• Extract to read:
□ □ □ □ □
I originally planned using arrays but objects have some advantages:
- Using an object based API will produce cleaner looking code.
- More reliable and modular. Using arrays we rely on the
Hashclass which will only work as long as the array structure is strictly enforced. This is not always the case with arrays. - Objects are easier to traverse.
If code is represented as an object then it can be manipulated. This affords re-baking. This allows a user to bake a class, modify that class then bake again without overwriting the changes. New functionality can be baked into old code. A single class can be built by merging multiple templates.
App skeletons could also be represented with objects:
class MetaApp {
// Accept an array of an App structure
public function __construct($structure = array()) { }
// Create the folders and files
public function write() { }
}This interface could be used like:
$app = new MetaApp(array(
'Config' => array(
'Schema',
),
'Controller' => array(
'Component',
'PagesController.php' => new MetaClass('PagesController', 'Controller'),
),
'Model' => array(
'Behavior',
'Page.php' => new MetaClass('Page', 'Model'),
),
));
// Bake our App
$app->write();Using the above methods enables bake templates and skeletons to become testable.
□ □ □ □ □
• Task description:
Condense the paragraph beginning "If code is represented as an object" in the text on object-based code into a short list that keeps its main facts. The records have no connection to the text on object-based code.

• Data shown:
□ □ □ □ □
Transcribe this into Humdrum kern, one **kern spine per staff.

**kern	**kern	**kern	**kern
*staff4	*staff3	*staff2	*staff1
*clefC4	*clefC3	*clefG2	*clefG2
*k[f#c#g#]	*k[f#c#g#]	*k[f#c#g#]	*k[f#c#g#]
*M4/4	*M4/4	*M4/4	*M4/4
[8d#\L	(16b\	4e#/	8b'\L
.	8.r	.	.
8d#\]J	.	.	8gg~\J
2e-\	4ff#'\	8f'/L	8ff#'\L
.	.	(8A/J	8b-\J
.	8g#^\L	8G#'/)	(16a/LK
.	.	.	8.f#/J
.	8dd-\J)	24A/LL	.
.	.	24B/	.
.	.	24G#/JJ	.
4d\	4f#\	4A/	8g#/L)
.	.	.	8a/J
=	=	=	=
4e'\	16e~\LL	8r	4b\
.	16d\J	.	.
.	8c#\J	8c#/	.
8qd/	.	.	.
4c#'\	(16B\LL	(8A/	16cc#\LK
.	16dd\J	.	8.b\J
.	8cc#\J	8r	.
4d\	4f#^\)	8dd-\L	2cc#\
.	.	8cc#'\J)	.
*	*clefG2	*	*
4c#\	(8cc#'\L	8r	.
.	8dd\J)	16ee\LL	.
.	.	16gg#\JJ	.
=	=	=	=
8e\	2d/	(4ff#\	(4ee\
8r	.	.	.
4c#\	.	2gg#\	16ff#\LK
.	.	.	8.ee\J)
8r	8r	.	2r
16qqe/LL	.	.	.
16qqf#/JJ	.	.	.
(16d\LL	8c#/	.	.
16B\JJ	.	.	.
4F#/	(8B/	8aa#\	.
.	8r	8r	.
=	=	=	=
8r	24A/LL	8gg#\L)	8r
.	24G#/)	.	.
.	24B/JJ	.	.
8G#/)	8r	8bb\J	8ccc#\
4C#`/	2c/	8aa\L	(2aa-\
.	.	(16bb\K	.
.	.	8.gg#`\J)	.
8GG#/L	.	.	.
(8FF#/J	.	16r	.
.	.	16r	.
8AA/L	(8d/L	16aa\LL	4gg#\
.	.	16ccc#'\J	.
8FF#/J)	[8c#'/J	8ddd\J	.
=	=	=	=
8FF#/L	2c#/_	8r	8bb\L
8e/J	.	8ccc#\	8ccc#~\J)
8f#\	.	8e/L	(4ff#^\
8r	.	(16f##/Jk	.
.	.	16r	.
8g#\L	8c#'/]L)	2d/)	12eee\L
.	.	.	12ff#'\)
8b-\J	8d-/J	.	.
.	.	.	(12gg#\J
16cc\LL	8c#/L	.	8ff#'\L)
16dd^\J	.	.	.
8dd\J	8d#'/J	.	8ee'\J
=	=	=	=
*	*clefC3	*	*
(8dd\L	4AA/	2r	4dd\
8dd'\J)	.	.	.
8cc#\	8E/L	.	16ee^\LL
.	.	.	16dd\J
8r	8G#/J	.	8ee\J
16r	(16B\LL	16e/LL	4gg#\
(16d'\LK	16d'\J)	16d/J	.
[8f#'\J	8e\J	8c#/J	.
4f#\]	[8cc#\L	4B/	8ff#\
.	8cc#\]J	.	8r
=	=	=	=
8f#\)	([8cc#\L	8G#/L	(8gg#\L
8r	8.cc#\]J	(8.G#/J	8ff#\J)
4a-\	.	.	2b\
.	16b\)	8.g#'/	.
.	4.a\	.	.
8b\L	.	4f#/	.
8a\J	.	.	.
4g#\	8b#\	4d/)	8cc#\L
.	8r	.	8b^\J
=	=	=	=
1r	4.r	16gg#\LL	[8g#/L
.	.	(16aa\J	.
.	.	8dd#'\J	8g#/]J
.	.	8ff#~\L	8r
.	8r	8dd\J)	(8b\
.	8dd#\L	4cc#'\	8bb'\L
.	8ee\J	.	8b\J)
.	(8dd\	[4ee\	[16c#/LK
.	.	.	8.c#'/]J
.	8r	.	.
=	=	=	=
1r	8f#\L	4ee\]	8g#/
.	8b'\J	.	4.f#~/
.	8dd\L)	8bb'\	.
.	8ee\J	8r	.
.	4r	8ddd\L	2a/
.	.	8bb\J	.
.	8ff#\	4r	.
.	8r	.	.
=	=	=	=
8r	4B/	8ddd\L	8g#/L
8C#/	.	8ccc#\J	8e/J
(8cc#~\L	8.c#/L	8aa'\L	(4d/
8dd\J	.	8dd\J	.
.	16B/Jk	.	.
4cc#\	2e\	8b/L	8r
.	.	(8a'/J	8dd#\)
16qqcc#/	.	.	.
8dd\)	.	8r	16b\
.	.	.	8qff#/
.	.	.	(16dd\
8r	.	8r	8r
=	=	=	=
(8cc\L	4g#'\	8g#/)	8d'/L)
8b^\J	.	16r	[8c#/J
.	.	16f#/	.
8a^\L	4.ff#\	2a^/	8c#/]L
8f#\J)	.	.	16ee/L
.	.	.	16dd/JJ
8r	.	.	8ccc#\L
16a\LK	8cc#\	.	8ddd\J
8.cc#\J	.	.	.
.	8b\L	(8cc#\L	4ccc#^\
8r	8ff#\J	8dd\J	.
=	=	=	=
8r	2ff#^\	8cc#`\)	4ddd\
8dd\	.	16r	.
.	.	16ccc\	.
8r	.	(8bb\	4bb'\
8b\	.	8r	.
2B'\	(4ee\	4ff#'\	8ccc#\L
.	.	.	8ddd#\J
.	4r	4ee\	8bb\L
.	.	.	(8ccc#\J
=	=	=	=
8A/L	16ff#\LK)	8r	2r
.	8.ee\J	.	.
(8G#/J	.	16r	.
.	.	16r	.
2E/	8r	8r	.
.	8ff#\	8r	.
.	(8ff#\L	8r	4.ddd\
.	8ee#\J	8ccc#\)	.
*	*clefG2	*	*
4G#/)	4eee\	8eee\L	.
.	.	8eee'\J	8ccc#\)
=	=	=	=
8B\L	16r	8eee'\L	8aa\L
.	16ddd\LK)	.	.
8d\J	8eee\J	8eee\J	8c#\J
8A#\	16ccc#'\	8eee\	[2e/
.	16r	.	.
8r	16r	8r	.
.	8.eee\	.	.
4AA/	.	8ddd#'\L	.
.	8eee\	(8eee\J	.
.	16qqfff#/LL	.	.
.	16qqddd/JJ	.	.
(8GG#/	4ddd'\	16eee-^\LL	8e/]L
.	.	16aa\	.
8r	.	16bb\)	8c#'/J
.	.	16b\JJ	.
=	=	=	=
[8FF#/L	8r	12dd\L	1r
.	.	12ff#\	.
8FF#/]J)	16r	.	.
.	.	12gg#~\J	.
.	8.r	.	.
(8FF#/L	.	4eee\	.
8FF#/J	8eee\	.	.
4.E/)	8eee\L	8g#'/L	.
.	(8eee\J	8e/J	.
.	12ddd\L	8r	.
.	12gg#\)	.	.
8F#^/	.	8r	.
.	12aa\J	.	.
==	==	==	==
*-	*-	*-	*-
□ □ □ □ □
• Answer to this exercise:
- Code represented as an object can be manipulated, which makes re-baking possible.
- A user can bake a class, modify it, and bake again without overwriting the changes.
- New functionality can be baked into old code.
- One class can be built by merging multiple templates.